Please give me a verbal slap on the head for these thoughts that are running through my stupid brain!
So I'm married to a man I've been with for almost 8 years, married for nearly 1. We have 2 children. We met when I was 20 and he was 37, I'm now 28 and he's 45. I feel sometimes that maybe I did a lot of changing as a person in that time and sometimes wonder if we have anything in common anymore. I quite often think 'is this it now?' Which I know is horrible. He's not an affectionate person and he's a closed book in terms of disclosing feelings. He's also a self confessed grump. Mostly negative about things really. I don't feel particularly attracted to him anymore, I can't remember the last time we were intimate. Sometimes I wonder if he's even attracted to me tbh. However he is a good bloke with a big heart, a good dad and doesn't do anything to deserve these thoughts I keep having. He would never do anything to hurt me and I know this hand on heart. I just feel like we are just friends at times. We don't talk deeply about anything, conversation is just the day-to-day stuff really but mostly I'm talking to the backside of his iPad!!
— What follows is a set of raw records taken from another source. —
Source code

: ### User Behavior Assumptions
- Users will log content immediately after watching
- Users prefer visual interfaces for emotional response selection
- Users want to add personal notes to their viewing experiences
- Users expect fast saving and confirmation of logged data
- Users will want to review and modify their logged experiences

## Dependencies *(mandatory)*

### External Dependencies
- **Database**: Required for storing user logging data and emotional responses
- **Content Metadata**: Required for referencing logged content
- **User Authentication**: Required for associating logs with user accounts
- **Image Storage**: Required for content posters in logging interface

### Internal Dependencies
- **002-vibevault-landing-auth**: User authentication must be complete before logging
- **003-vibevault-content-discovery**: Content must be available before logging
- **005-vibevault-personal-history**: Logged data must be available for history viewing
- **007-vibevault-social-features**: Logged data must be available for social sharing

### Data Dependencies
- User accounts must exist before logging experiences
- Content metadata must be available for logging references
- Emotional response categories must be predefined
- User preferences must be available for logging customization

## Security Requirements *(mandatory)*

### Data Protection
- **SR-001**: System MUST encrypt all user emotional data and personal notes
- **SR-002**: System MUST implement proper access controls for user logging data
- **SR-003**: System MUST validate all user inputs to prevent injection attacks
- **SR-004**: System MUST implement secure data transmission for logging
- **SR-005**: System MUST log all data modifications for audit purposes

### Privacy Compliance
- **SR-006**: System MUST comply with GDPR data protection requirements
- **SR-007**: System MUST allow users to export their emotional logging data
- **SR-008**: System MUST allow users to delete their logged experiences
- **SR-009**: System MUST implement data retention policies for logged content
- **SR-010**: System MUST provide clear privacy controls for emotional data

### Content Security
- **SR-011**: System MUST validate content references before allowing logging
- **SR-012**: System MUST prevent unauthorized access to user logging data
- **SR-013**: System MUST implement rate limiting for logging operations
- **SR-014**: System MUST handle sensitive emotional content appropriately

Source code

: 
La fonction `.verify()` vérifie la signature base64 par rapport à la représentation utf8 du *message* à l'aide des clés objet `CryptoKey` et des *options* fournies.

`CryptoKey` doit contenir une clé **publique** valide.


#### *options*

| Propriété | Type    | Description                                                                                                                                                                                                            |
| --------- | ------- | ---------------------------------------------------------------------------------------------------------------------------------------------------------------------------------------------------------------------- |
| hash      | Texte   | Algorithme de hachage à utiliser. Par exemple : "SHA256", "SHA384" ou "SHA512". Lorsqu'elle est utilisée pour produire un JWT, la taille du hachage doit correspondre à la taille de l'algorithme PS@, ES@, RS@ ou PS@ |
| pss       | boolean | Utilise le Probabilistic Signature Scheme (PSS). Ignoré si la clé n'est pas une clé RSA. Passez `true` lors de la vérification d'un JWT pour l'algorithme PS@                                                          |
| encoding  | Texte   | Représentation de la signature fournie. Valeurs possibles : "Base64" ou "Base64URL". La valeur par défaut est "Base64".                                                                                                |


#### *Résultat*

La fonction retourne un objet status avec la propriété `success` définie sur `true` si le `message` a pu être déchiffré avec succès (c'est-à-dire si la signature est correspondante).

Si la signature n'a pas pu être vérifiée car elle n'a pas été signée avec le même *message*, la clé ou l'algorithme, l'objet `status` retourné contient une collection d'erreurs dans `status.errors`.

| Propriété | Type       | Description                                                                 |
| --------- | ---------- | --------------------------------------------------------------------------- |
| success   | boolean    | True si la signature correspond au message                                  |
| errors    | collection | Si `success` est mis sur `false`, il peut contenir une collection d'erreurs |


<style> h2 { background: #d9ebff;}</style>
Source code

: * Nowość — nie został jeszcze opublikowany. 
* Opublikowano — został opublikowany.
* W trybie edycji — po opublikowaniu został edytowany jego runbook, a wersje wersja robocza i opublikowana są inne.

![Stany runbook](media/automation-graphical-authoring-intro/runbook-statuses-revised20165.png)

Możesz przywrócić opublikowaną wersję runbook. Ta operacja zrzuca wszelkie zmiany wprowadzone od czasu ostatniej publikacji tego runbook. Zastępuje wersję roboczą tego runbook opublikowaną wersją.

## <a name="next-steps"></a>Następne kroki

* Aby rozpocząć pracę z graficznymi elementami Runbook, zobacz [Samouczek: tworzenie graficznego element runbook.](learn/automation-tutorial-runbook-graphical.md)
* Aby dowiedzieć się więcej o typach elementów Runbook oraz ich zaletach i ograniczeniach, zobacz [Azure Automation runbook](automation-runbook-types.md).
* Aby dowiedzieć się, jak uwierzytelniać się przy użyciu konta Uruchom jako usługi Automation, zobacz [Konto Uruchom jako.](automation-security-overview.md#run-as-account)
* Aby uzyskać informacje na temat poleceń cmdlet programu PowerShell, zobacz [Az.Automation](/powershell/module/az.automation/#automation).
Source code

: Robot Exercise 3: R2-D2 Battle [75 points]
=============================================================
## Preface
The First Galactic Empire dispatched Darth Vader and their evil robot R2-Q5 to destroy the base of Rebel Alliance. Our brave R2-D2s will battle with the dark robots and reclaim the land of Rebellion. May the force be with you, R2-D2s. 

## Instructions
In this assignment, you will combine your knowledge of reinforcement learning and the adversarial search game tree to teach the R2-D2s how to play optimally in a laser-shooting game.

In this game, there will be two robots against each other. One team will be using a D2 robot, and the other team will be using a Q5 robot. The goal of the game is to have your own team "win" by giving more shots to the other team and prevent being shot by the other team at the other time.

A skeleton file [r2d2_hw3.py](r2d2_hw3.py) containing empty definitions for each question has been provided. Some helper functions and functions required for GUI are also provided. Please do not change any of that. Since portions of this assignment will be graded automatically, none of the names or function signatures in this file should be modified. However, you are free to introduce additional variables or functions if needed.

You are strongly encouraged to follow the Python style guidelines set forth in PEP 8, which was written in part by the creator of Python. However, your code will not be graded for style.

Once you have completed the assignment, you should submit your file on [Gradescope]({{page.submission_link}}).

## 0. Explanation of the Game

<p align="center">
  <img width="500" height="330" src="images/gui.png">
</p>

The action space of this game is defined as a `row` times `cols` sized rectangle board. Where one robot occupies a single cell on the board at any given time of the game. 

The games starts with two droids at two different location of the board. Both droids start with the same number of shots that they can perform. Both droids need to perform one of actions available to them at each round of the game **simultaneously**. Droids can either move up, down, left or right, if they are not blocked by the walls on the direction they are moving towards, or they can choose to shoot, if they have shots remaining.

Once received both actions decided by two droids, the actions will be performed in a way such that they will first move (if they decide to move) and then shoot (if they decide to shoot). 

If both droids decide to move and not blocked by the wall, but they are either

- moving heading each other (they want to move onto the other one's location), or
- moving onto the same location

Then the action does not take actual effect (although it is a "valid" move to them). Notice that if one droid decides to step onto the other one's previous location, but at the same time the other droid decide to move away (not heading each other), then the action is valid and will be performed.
Now - the grass greener bit. I work with a man who is closer in age to me. I'm ridiculously attracted to him and we just click. He makes me laugh, is very kind and that's that really. I can't help it but I sometimes find my mind wandering to the what ifs. I know that if I were single we'd be dating if not in a relationship by now. It's so wrong to even think this but I can't help it! Plus I would never hurt my kids and hubby by leaving through my own selfishness. Obviously I know that even having these kind of thoughts would hurt my husband but I guess maybe I am craving something that I'm not getting at home, affection, intimacy and just conversation!
So give it to me straight, what do you think of me? Is this just normal that all married couples go through at some point or am I just a crap person who doesn't deserve my husband?